Kooperationsmodell zur Energieversorgung: Drei Kommunen sagen schon Ja

Kooperationsmodell zur Energieversorgung : Drei Kommunen sagen schon Ja

Dass zwei Stadträte zur selben Zeit einen identischen Tagesordnungspunkt beraten, und dass es um eine gemeinsame Sache geht, ist nicht alltäglich. Am Dienstagabend tagten die Räte von Remagen und Sinzig zu einer Sache, die die Kommunen gemeinsam auf den Weg bringen wollen: Strom.

Bereits vor zwei Wochen hatten die kommunalpolitische Spitzen von Remagen, Sinzig, Bad Breisig, Brohl-Lützing, Gönnersdorf, Burgbrohl und der Grafschaft im Ringener Rathaus ihr Kooperationsmodell in Sachen Energieversorgung vorgestellt, das die Kommunen und die Energieversorgung Mittelrhein (EVM) in den nächsten Monaten zu Partnern machen soll.

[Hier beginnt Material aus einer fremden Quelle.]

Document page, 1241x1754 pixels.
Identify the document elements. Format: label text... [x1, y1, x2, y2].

Zuvor hatte es bereits eine gemeinsame nichtöffentliche Ratssitzung gegeben (der GA berichtete). Bis dahin war es ein langer Weg, geprägt von Gesetzesänderungen, neuen Urteilen und immer neuen Ausschreibungen.

Das Kooperationsmodell, für dessen Vertragsverhandlungen der Remagener Stadtrat gestern Abend mit 16 Ja-Stimmen, vier Enthaltungen der FBL und vier Nein von den Grünen und FDP-Mann Ulrich van Bebber zustimmte, sieht folgendes vor: Den Abschluss eines Stromkonzessionsvertrages mit der EVM für 20 Jahre bei gleichzeitigem Kauf des Stromnetzes durch die EVM. Auch soll eine Anstalt des öffentlichen Rechts gegründet werden, über die die Kommunen Miteigentümer des Netzes (51 Prozent) werden sollen, das dann an die EVM verpachtet werden soll.

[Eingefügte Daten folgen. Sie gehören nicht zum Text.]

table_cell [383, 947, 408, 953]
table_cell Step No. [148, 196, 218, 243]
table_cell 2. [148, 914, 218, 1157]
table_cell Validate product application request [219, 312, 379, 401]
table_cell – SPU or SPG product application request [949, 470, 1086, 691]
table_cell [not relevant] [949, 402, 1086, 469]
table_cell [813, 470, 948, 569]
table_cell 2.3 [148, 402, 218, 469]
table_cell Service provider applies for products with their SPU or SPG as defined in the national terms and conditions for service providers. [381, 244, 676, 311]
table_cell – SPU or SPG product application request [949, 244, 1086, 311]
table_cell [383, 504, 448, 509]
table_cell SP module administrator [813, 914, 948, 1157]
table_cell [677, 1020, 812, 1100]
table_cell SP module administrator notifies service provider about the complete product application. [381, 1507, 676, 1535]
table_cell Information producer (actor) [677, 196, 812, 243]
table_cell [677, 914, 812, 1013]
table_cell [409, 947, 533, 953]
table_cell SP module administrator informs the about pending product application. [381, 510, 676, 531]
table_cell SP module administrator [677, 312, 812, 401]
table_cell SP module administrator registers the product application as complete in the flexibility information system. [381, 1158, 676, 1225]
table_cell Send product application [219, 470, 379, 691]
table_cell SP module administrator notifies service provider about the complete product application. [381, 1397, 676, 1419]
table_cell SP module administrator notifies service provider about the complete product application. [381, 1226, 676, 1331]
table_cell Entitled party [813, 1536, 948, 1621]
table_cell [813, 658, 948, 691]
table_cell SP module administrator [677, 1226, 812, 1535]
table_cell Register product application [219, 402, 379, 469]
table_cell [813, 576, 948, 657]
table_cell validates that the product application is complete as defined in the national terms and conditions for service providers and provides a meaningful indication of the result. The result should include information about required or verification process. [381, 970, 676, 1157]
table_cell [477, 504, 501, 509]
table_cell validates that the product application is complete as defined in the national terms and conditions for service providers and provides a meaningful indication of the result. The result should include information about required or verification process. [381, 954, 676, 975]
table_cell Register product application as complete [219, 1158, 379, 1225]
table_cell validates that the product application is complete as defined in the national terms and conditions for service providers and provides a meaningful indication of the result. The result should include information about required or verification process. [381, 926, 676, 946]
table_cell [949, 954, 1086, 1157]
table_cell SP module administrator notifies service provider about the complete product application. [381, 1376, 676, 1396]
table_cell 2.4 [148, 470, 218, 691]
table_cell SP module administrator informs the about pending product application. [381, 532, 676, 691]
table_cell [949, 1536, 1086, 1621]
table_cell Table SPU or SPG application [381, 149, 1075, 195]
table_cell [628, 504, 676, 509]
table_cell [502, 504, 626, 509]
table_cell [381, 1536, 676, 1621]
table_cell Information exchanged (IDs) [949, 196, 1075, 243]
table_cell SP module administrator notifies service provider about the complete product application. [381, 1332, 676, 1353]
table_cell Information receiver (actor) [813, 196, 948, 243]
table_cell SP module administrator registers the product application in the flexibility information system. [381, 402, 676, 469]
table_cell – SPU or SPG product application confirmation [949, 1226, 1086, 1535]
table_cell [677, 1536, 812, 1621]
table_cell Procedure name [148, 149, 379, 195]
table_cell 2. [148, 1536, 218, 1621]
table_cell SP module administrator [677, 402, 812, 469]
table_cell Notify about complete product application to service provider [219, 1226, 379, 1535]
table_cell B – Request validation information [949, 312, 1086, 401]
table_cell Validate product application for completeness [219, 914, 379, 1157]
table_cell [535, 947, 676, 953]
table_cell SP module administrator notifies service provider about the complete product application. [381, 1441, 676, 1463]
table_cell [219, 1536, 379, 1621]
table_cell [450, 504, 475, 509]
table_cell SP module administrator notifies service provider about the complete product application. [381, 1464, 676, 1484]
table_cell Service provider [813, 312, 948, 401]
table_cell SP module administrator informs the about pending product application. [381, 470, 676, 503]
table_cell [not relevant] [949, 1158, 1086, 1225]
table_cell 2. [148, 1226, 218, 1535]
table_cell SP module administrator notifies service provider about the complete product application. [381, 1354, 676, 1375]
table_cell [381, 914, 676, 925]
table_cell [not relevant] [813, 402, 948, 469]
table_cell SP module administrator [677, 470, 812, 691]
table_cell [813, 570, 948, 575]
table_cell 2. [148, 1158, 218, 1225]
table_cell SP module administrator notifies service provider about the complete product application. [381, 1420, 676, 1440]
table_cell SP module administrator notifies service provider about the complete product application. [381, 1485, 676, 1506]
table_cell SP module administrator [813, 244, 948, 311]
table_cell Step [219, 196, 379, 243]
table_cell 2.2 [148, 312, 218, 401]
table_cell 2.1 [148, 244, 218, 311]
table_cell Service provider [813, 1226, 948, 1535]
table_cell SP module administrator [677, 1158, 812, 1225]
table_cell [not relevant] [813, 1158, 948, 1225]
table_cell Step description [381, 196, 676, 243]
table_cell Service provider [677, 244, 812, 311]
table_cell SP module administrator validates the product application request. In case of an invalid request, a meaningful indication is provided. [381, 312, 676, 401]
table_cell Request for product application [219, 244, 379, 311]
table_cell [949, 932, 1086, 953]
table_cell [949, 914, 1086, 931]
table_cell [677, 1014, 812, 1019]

"Mit der Kooperation ist uns ein großer Wurf gelungen", sagte Bürgermeister Herbert Georgi nach der Abstimmung. Es gehe um Strom für insgesamt 62000 Bürger, die "Arbeit hat sich gelohnt". Das fanden auch Walter Köbbing (CDU) und Christine Wießmann (SPD) und lobten die Arbeit der Gutachter. Die Grünen um Frank Bliss lehnten ab, weil sie "bei der Erstellung der Kriterien nicht beteiligt waren". Die FBL enthielt sich, weil ihr der Zusatz fehlte, jeden Vertrag vor Unterschrift einsehen zu können. FDP-Mann van Bebber konnte sich mit dem Pachtmodell nicht anfreunden.

Das hatte indes bereits am Abend zuvor der Gemeinderat von Burgbrohl getan. Die Brohltaler hatten der gemeinsamen Sitzungsvorlage als erste zugestimmt. Morgen Abend ist der Grafschafter Rat am Zug.